— Start of Passage to read —
From its homeland in the Loire Valley, where citrus, flinty, and smoky flavors shine through in Sancerre and Pouilly-Fume, to Marlborough, New Zealand, where it is pungent, racy, and “green” (think grass, leaves, gooseberries, and bell peppers) and tastes of grapefruit and passionfruit, Sauvignon Blanc has something to offer every wine drinker. In Bordeaux, it is typically blended with Sémillon and Muscadelle to produce a softer, richer style. In California, any of the aforementioned styles can be emulated.

Perfect Pairings

The freshness of Sauvignon Blanc’s flavor—from bell pepper and cut grass to passionfruit, gooseberry, and ripe kiwi lend it to a range of light, summery dishes including salad, seafood, and mild Asian dishes. Sauvignon Blanc settles in comfortably at the table with notoriously difficult foods like goat cheese and asparagus. When combined with Sémillon (and perhaps some oak), it can be paired with more complex seafood and chicken dishes.

Sommelier Secret

Along with Cabernet Franc, Sauvignon Blanc is the proud parent of Cabernet Sauvignon. That green bell pepper aroma that all three varieties share is no coincidence—it comes from a high concentration of pyrazines (an herbaceous aromatic compound) inherent to each member of the family.
— End of Passage to read —
— Start of Supplied data —
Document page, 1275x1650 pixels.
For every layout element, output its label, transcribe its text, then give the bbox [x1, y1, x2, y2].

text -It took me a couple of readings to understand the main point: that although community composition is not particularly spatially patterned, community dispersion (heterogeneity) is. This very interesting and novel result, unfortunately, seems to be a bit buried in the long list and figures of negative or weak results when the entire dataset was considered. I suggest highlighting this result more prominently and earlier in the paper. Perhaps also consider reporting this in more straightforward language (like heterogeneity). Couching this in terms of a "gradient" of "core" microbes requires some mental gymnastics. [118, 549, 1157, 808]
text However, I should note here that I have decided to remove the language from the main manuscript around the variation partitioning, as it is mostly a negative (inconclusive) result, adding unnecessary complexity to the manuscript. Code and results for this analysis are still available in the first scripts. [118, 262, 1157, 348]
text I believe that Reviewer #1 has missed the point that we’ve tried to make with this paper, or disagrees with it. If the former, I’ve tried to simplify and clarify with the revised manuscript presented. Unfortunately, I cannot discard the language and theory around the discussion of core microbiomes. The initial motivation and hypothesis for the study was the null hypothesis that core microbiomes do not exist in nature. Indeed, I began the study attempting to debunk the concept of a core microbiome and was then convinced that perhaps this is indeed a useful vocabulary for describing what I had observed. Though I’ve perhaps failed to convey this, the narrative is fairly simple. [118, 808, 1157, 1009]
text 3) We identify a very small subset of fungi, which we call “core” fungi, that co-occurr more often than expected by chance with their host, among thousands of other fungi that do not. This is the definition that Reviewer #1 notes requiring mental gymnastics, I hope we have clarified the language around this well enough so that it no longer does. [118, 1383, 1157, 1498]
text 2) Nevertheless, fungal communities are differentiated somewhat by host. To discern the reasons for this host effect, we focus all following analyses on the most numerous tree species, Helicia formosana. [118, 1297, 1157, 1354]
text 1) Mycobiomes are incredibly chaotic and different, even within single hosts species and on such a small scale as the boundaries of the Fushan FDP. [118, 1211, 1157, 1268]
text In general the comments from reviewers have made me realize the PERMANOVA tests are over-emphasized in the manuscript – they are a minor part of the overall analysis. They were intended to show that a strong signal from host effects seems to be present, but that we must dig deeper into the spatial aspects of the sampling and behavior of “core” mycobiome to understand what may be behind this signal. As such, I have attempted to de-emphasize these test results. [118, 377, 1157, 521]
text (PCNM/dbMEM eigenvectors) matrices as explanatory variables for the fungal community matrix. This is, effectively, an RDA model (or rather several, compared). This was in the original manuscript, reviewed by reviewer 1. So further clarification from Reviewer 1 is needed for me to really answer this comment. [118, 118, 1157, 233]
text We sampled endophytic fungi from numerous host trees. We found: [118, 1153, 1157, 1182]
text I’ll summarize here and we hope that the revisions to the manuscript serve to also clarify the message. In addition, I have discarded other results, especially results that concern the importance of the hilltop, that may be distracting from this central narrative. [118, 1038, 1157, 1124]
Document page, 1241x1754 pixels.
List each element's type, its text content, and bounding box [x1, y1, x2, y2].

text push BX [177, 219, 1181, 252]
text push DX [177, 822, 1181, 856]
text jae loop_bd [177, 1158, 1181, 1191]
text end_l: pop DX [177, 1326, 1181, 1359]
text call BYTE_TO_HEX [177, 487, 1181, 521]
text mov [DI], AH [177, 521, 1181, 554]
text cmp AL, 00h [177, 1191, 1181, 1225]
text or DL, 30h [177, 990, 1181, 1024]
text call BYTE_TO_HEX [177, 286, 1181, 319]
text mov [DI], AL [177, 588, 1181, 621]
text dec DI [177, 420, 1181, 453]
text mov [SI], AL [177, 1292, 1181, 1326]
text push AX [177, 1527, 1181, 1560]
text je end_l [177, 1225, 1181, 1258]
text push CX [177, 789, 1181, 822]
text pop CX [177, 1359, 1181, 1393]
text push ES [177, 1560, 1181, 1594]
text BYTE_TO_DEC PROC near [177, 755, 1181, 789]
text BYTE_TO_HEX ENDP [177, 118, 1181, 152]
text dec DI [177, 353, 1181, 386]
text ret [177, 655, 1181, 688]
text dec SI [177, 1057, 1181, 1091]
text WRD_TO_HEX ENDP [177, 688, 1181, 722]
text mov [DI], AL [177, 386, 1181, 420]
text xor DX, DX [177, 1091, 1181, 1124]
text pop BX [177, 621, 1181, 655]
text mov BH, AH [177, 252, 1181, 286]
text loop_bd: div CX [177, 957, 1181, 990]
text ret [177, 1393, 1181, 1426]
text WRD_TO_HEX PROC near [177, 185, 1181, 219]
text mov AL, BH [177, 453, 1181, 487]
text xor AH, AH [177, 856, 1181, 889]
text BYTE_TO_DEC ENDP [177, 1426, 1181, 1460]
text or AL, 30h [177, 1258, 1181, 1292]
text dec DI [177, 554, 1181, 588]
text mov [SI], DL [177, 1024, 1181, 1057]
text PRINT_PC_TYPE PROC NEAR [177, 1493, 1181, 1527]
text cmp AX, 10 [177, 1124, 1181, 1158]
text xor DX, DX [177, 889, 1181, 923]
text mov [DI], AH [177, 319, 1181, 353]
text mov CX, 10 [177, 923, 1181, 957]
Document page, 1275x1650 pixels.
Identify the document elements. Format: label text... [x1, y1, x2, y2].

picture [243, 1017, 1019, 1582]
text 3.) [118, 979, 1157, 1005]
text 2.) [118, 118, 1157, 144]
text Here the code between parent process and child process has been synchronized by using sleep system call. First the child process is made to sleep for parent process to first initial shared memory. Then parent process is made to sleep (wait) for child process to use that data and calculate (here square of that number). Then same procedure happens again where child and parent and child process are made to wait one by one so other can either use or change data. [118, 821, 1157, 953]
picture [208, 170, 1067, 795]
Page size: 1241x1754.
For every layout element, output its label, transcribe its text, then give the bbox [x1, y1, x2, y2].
— End of Supplied data —
Instruction: According to the Sauvignon Blanc passage, which two grapes is Sauvignon Blanc typically blended with in Bordeaux?

Output: Sémillon and Muscadelle.